Friday, February 20, 2009

Home Game

Home Game  By Michael Lewis.   This is a memoir about the authors experience of fatherhood.  Great cover photo. Good writing. At first the reader (I can only speak for females here) thinks how cute and sweet and funny to hear some (very true!) feelings and experiences that new parents all go through. But ... there really wasn't enough meat in this story to keep me on the edge of my seat. After some "Oh, that's happened to us!" and what a cute dad he is, there is a lot of whining. What women have been accomplishing for all of time, namely motherhood and all that comes with it, can be written a hundred times over. The only thing that is remotely interesting is that guys rarely express themselves and most don't say what they really feel when it comes to parenthood. He seems like a nice guy and entertaining writer but for me, my TBR list is way too long for this.

Monday, February 9, 2009

Happy Family

Happy family  By Wendy Lee.  When Hua Wu arrives in New York City she is like most other immigrants in the big melting pot. She starts working in a restaurant in China Town. One afternoon while resting in a park and dreaming of the future she meets Jane Templeton. Upper class Jane with little Lily befriends Hua and their repor is so great that she hires Hua to be Lily's nanny. Hua continuously relives her past in her mind while adjusting to her new life. She is overworked, taken advantage of and misled in many directions. Quietly she is falling in love with Lily who is adopted and rather resembles Hua more than her mother Jane. While out with Lily people believe she is her mother. As Hua watches Janes marriage deteriorate, she dotes more and more on Lily to protect her from any unhappiness. Interesting idea for this story. Weird twist, unexpected conclusion, not particularly fond of any of the characters.

Happens Every Day

Happens Every Day  By Isabel Gillies.   Like watching a train wreck, this memoir is hard to put down. The reader knows what is coming, can feel it coming, knows how sad it will be, wants to warn Isabel! Isabel and Josiah have known each other all their lives. They come from similar waspy backgrounds. Both prestigious and educated, wealthy and elite. She is beautiful, talented and smart. He is romantic, poetic, warm and familiar. They fall in love, have two little boys and Josiah accepts a job in Ohio at a university. It is a big move. They easily melt into small town quaint life.  They spend their time adjusting, renovating their small home, teaching and repeating how wonderful it will be be to raise their two boys in this beautiful enriching environment. Their relationship hits a bumpy road when Josiah and Isabel befriend a new teacher who is married but living alone in Ohio. It is the beginning of the end for Isabel as her life slowly disintegrates. This memoir can be viewed from many angles depending on your experiences, your fears and perhaps the present state of your marriage or singleness. Sadly Isabel is told by none other than the culprit, it happens every day.

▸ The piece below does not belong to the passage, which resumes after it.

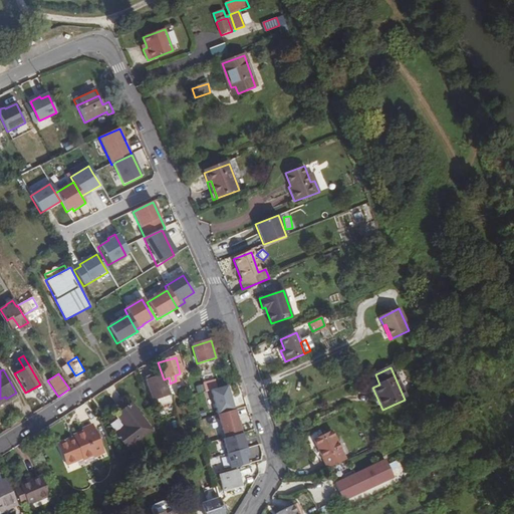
[(168,396),(161,375),(153,378),(152,374),(146,376),(156,406),(167,402),(168,396)]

Thursday, February 5, 2009

In the Land of Invisible Women, A Female Doctor's Journey in the Saudi Kingdom

In the Land of Invisible Women  By Qanta A. Ahmed, M.D.        Dr. Ahmed is denied a renewal of her US visa where she has studied and practiced medicine for the past few years. Of Pakistani descent and raised in England, Qanta is quite the woman of the world. This memoir is written about her life at 31, when she accepts an opportunity to work in Riyadh, Saudi Arabia. The facility is high tech, many of the physicians are U.S. trained and she is looking forward to the exciting adventure of working in this part of the world. Dr. Ahmed is pleased, surprised, apalled and shocked by the many diversities she discovers in this land where one side of the road you may see a camel and the next moment a Porsche zooms on by! She rediscovers her muslim identity and makes a Hajj pilgrimage to Mecca, a once in a lifetime dream. She makes many friends from around the world and learns to work in this extreme environment. In the hospital she is an intelligient, outspoken, confident physician saving lives and in the streets she must be covered head to toe and watch very carefully what she says, whom she is with and where she goes. The differences of many worlds clashing together is both a learning process and frustrating experience. Excellent memoir and insight into another country, another world and a brilliant young womans mind.